[Difference listings]

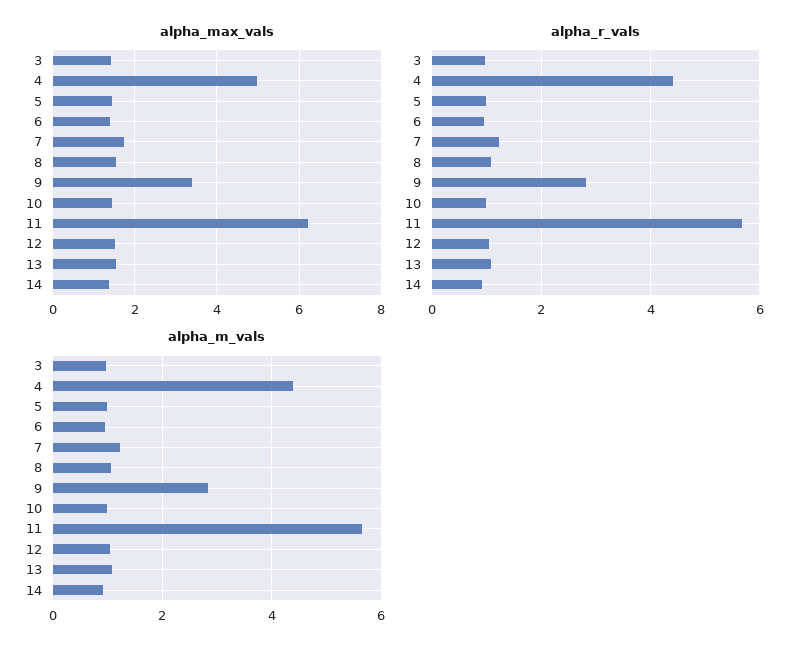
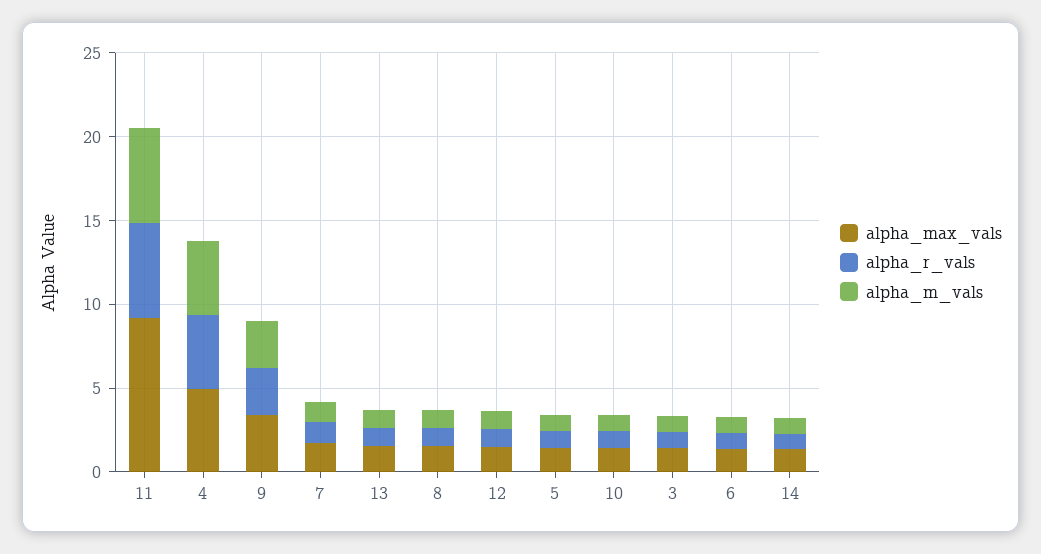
  {
    "alpha_max_vals": {
      "3": 1.4,
      "4": 5,
      "5": 1.4,
      "6": 1.4,
      "7": 1.8,
      "8": 1.6,
      "9": 3.4,
      "10": 1.4,
-     "11": 6.2,
+     "11": 9,
      "12": 1.6,
      "13": 1.6,
      "14": 1.4
    },
    "alpha_r_vals": {
      "3": 1,
      "4": 4.4,
      "5": 1,
      "6": 1,
      "7": 1.2,
      "8": 1,
      "9": 2.8,
      "10": 1,
      "11": 5.6,
      "12": 1,
      "13": 1,
      "14": 1
    },
    "alpha_m_vals": {
      "3": 1,
      "4": 4.4,
      "5": 1,
      "6": 1,
      "7": 1.2,
      "8": 1,
      "9": 2.8,
      "10": 1,
      "11": 5.6,
      "12": 1,
      "13": 1,
      "14": 1
    }
  }

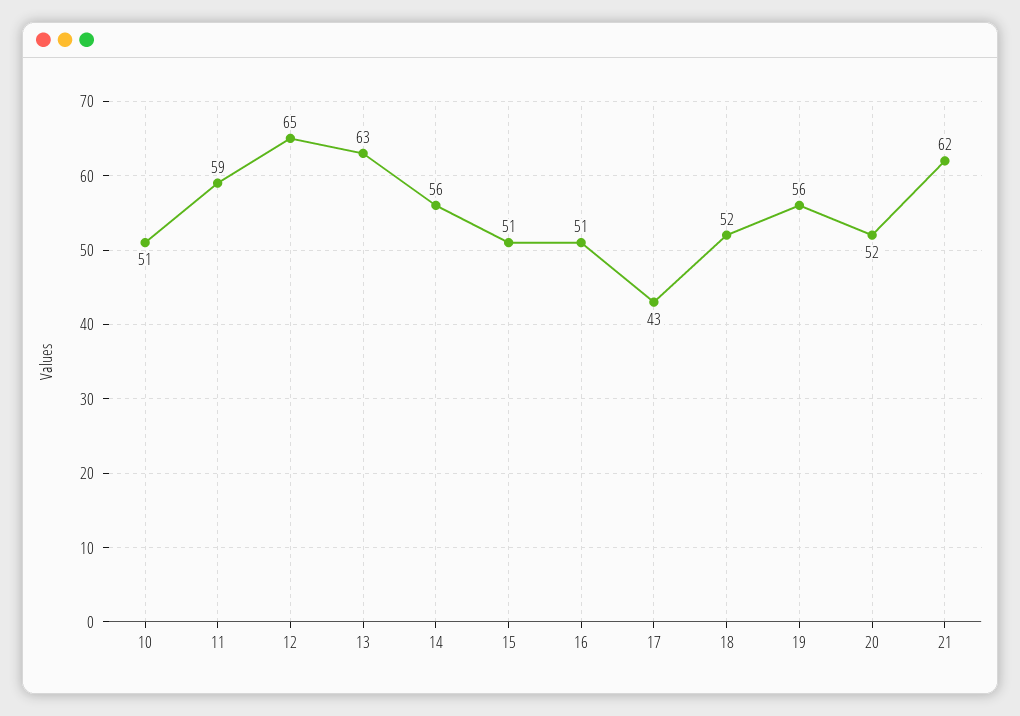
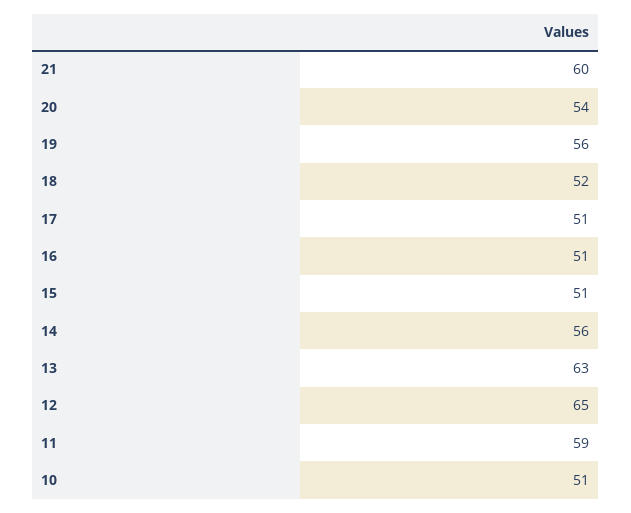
  {
    "10": 51,
    "11": 59,
    "12": 65,
    "13": 63,
    "14": 56,
    "15": 51,
    "16": 51,
-   "17": 43,
+   "17": 51,
    "18": 52,
    "19": 56,
-   "20": 52,
+   "20": 54,
-   "21": 62
+   "21": 60
  }

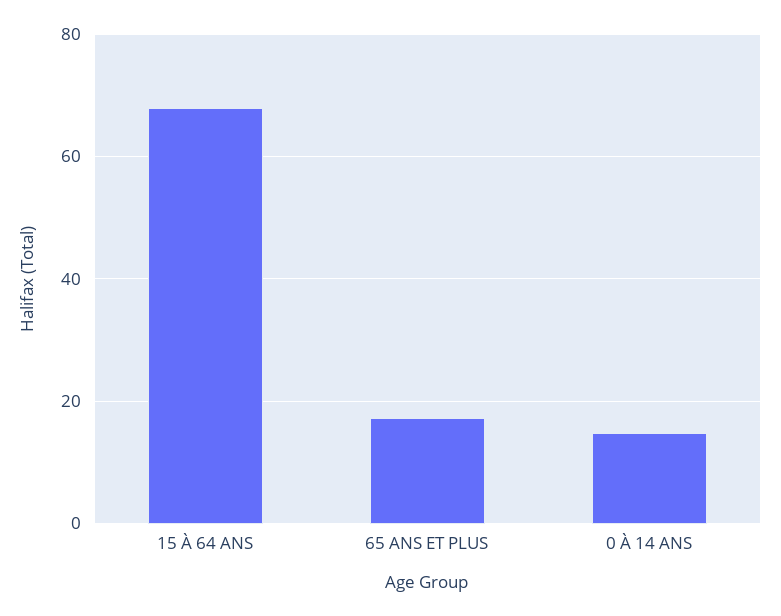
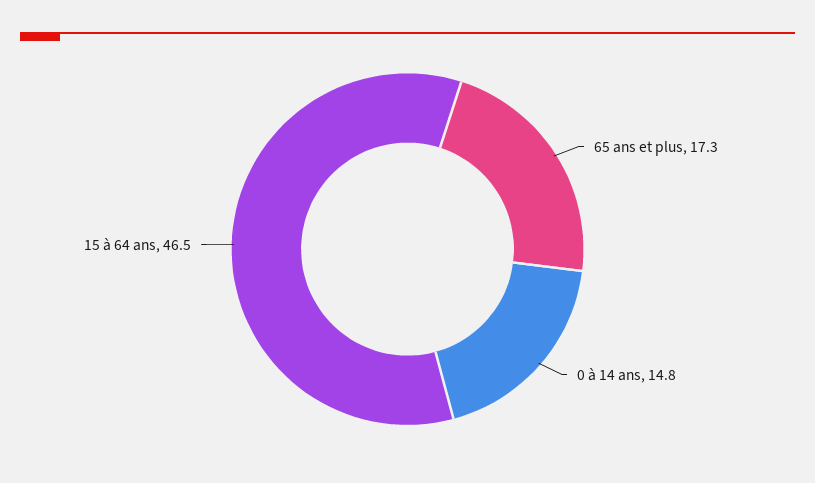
  {
-   "15 À 64 ANS": 68,
+   "15 À 64 ANS": 46.5,
    "65 ANS ET PLUS": 17.3,
    "0 À 14 ANS": 14.8
  }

- **EXERCISE REQUIREMENTS**
Give back every record above exactly as written, skipping each picture.

- **WORKED SOLUTION**
  {
    "alpha_max_vals": {
      "3": 1.4,
      "4": 5,
      "5": 1.4,
      "6": 1.4,
      "7": 1.8,
      "8": 1.6,
      "9": 3.4,
      "10": 1.4,
-     "11": 6.2,
+     "11": 9,
      "12": 1.6,
      "13": 1.6,
      "14": 1.4
    },
    "alpha_r_vals": {
      "3": 1,
      "4": 4.4,
      "5": 1,
      "6": 1,
      "7": 1.2,
      "8": 1,
      "9": 2.8,
      "10": 1,
      "11": 5.6,
      "12": 1,
      "13": 1,
      "14": 1
    },
    "alpha_m_vals": {
      "3": 1,
      "4": 4.4,
      "5": 1,
      "6": 1,
      "7": 1.2,
      "8": 1,
      "9": 2.8,
      "10": 1,
      "11": 5.6,
      "12": 1,
      "13": 1,
      "14": 1
    }
  }

  {
    "10": 51,
    "11": 59,
    "12": 65,
    "13": 63,
    "14": 56,
    "15": 51,
    "16": 51,
-   "17": 43,
+   "17": 51,
    "18": 52,
    "19": 56,
-   "20": 52,
+   "20": 54,
-   "21": 62
+   "21": 60
  }

  {
-   "15 À 64 ANS": 68,
+   "15 À 64 ANS": 46.5,
    "65 ANS ET PLUS": 17.3,
    "0 À 14 ANS": 14.8
  }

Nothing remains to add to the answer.